Zapata se había graduado como cirujano y por venganza, se hizo informante y ayudó a financiar a Los Pepes (Perseguidos por Pablo Escobar), un grupo de antiguos socios del capo que se aliaron para acabar con él. Después se convirtió en traficante y trabajó con los paramilitares. “No se podía confiar en nadie. No se sabía si el de al lado era Pabludo o de Los Pepes”, cuenta el ex traficante, cuya historia también se convertirá en una serie de televisión en México, país en el que vive actualmente. Todos los días había muertos. Cada semana, bombas. Años más tarde se enteró de que Escobar no tenía que ver con el asesinato de su padre, sino que habían sido sus socios, los hermanos Ochoa.

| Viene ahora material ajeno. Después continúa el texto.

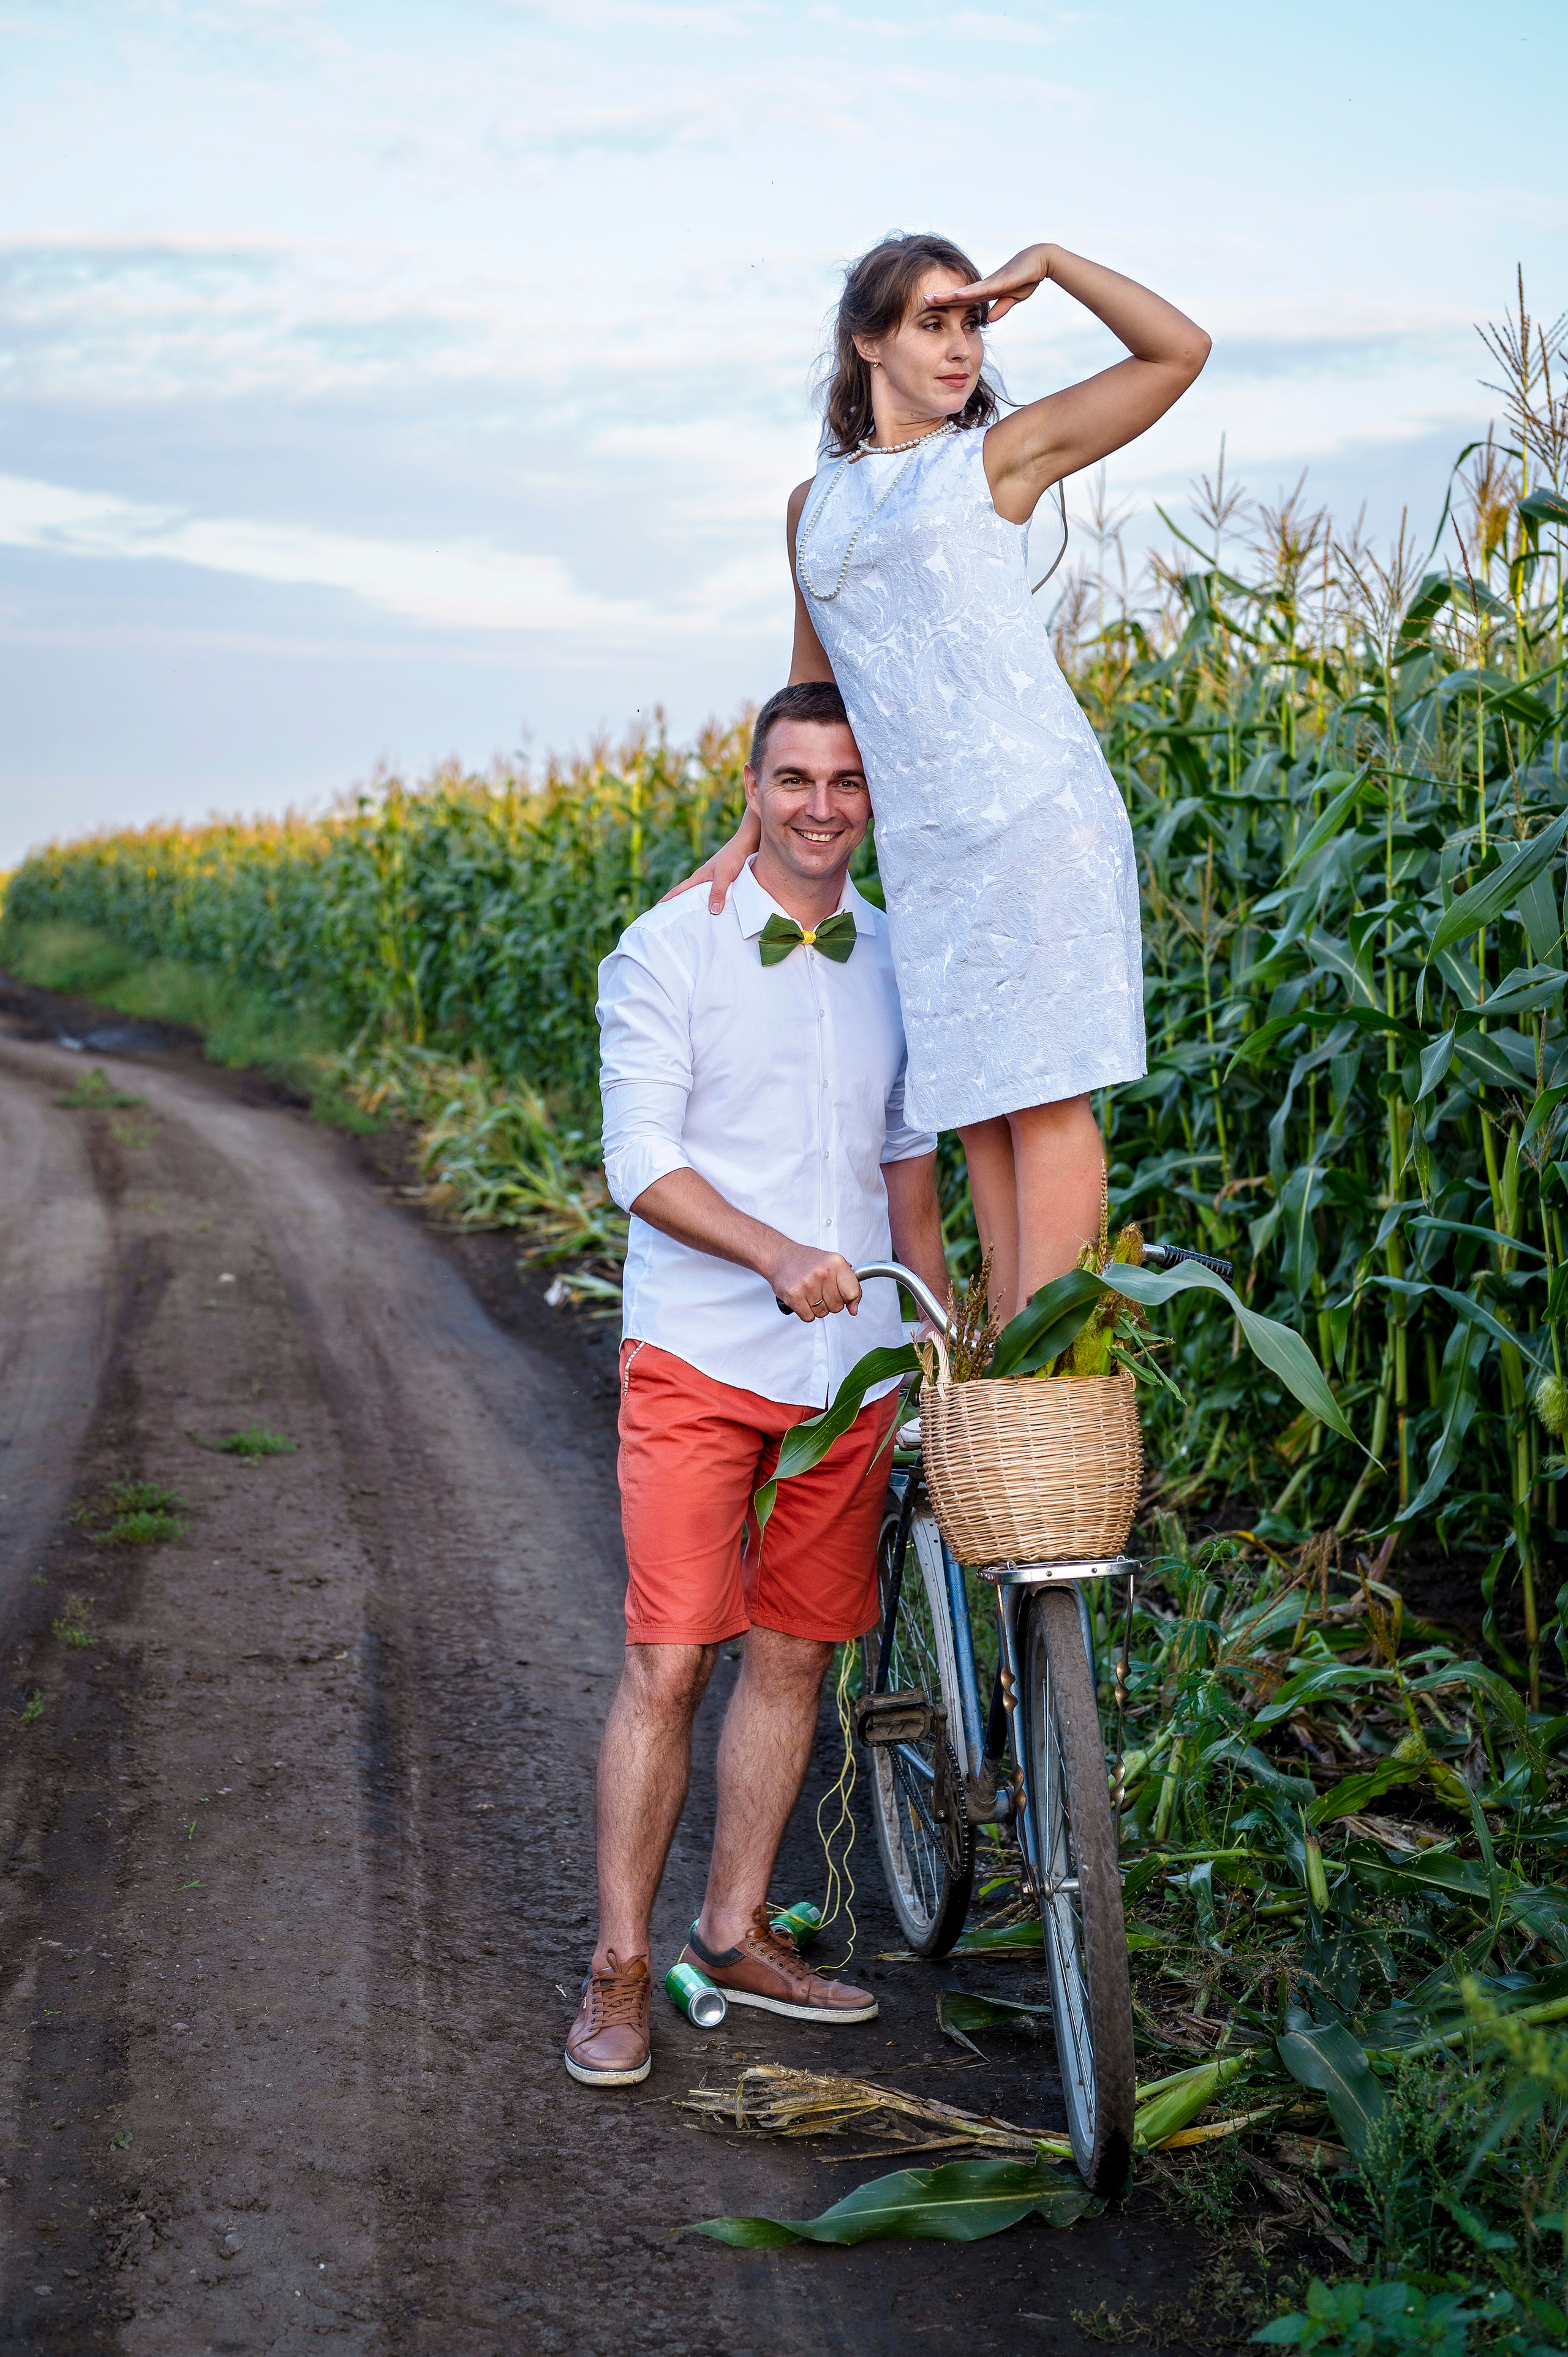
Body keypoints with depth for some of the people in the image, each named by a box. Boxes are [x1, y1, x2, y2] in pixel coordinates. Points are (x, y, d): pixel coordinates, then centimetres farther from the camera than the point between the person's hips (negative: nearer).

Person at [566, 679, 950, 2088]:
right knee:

Después de guerras entre cárteles, tres atentados, dos balas en el cuerpo y decenas de amigos y familiares muertos, Zapata se entregó a la justicia justo después de la Operación Milenio (1999) en la que fueron arrestados 30 narcotraficantes con orden de extradición. Desapareció del mundo criminal colombiano.

Mientras El Médico estaba en Estados Unidos, Medellín desaparecía de las listas de las ciudades más violentas del mundo. Muerto Escobar, en la ciudad todavía peleaban los grupos guerrilleros, después los paramilitares. Los narcotraficantes lucharon para heredar el trono de Pablo Escobar, que finalmente consiguió Diego Fernando Murillo, alias Don Berna. Con él, el último capo que manejó Medellín con fama más allá de Colombia, empezó el periodo de la Donbernalidad, una especie de paz narca bajo su dominio. Los homicidios descendieron.

Cuando regresó a Medellín no podía reconocer la ciudad: había demasiado tráfico y la gente ya no iba armada como antes. Llegaban turistas y se celebraban eventos mundiales. La tasa de homicidios se había estabilizado en niveles 15 veces menor a los años en los que él empezaba a traficar.